Second: The Technology Folks Probably Have a Good Reason for the Change
Sometimes it’s a financially driven change; they just can’t make it sustainable as is. And I would much rather see an inconvenient change than a complete disappearance of a Google or an Ancestry.
And sometimes it’s because the technology folks do have their eye on the future, and they see the big picture of how you and other users use your technology today. In the end the change will meet a pressing need, and they are striving to stay ahead of the game so we aren’t moaning down the road. YouTube’s change is a great example of that. They’ve made the case that a large percentage of users watch video from mobile devices and they challenged us as channel publishers to check our own analytics. And you know what, they’re right! I wasn’t keeping an eye on that but YouTube was.
Third: A Little Investment in Education can Go a Long Way
It’s OK if you have to slow down for a little while and spend some time getting re-educated. I decided to sign up for an online class YouTube offered channel publishers and in the first hour or so I came to better understand how my channel was going to benefit. And understanding the benefits will give you the motivation to take on the change.
I know, it’s hard to imagine that you can find even more time on education. But as I’ve said before on my Genealogy Gems Podcast, I think as genealogists we need to actually be budgeting a certain amount of time for education. Don’t leave it to be squeezed in in a panic. Allocate 10% of your research time for reading and education, and another 10% on staying organized, and I guarantee you remaining 80% will be much more productive!
The truth is, if my YouTube channel doesn’t look perfect yet, I trust that you guys will still be watching, and it certainly won’t stop me from publishing new videos.
And it’s sort of funny that this has been on my mind so much this week and I’ve been personally facing the YouTube change here at Genealogy Gems, because I just had the opportunity to sit in on a conference call with Ancestry.com where they provided a behind the scenes look at some of the changes they are working on for the upcoming months. Listen to Genealogy Gems Podcast episode 156 to hear the details.
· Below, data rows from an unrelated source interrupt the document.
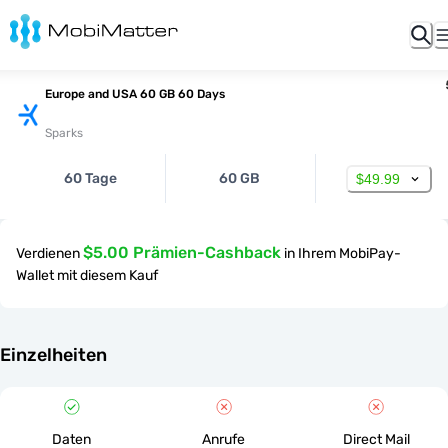
Europe and USA 60 GB 60 Days
Sparks
60 Tage
60 GB
$49.99
$5.00 Prämien-Cashback
Verdienen
in Ihrem MobiPay-
Wallet mit diesem Kauf
Einzelheiten
Daten
Anrufe
Direct Mail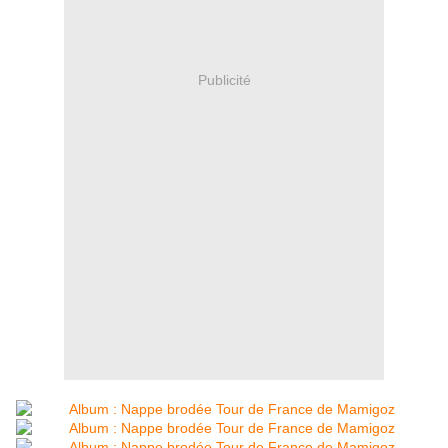
Publicité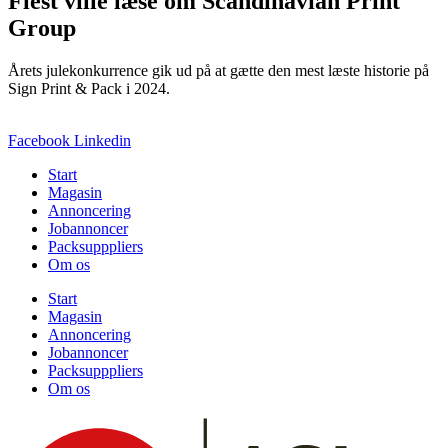
Flest ville læse om Scandinavian Print
Group
Årets julekonkurrence gik ud på at gætte den mest læste historie på
Sign Print & Pack i 2024.
Facebook
Linkedin
Start
Magasin
Annoncering
Jobannoncer
Packsupppliers
Om os
Start
Magasin
Annoncering
Jobannoncer
Packsupppliers
Om os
After all I struggled with and all I learned from it last week, I found myself being much more open to the Ancestry changes. I was more focused on spotting the benefits to the genealogist, and I found myself admiring their commitment to continuous improvement. See the thing is, whether you are an individual genealogist or a big company like Ancestry, if you aren’t striving for continuous improvement you will fall behind, and the work will become more difficult because you are working harder than you have to.